**Task objective**
Only the text should be kept: print every entry below exactly and leave each image out.

**Information supplied**
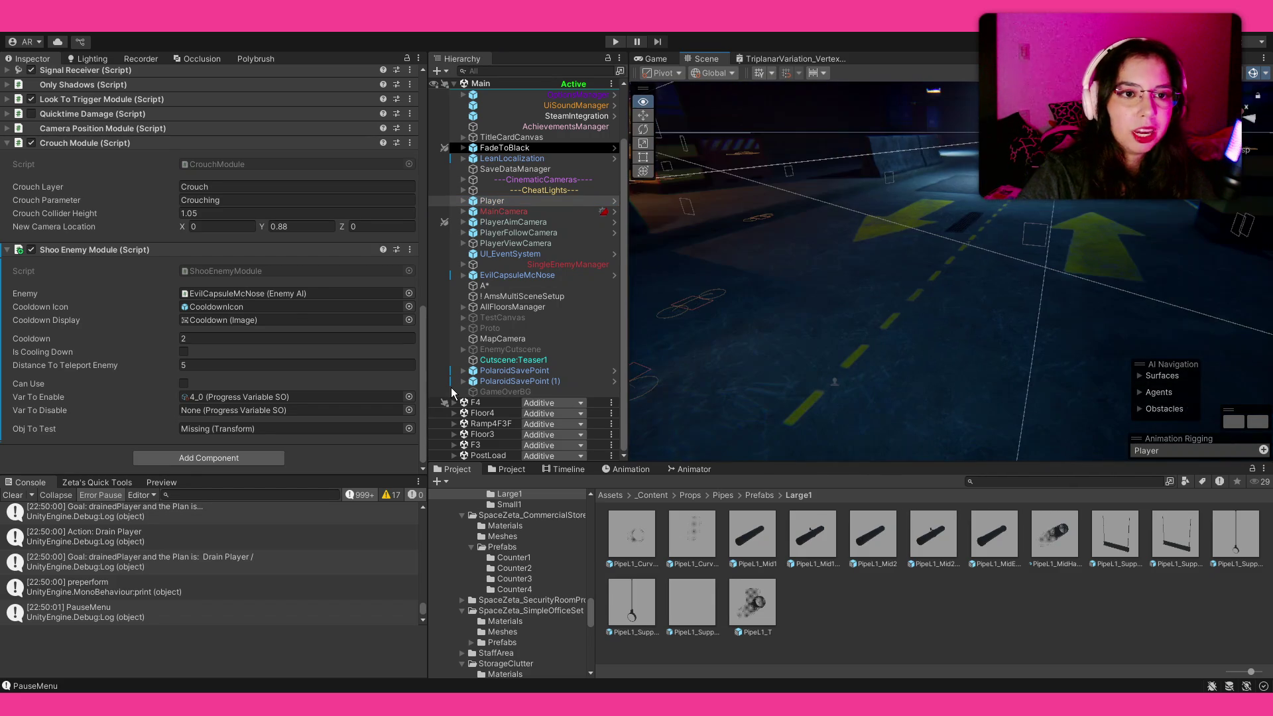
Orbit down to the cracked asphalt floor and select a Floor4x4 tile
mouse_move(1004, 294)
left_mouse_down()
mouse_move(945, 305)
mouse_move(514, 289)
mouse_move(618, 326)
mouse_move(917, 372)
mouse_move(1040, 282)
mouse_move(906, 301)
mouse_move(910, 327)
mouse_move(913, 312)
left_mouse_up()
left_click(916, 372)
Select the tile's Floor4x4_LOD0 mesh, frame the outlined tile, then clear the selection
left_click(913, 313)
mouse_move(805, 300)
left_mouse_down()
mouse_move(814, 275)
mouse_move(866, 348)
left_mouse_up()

**Output**
Orbit down to the cracked asphalt floor and select a Floor4x4 tile
mouse_move(1004, 294)
left_mouse_down()
mouse_move(945, 305)
mouse_move(514, 289)
mouse_move(618, 326)
mouse_move(917, 372)
mouse_move(1040, 282)
mouse_move(906, 301)
mouse_move(910, 327)
mouse_move(913, 312)
left_mouse_up()
left_click(916, 372)
Select the tile's Floor4x4_LOD0 mesh, frame the outlined tile, then clear the selection
left_click(913, 313)
mouse_move(805, 300)
left_mouse_down()
mouse_move(814, 275)
mouse_move(866, 348)
left_mouse_up()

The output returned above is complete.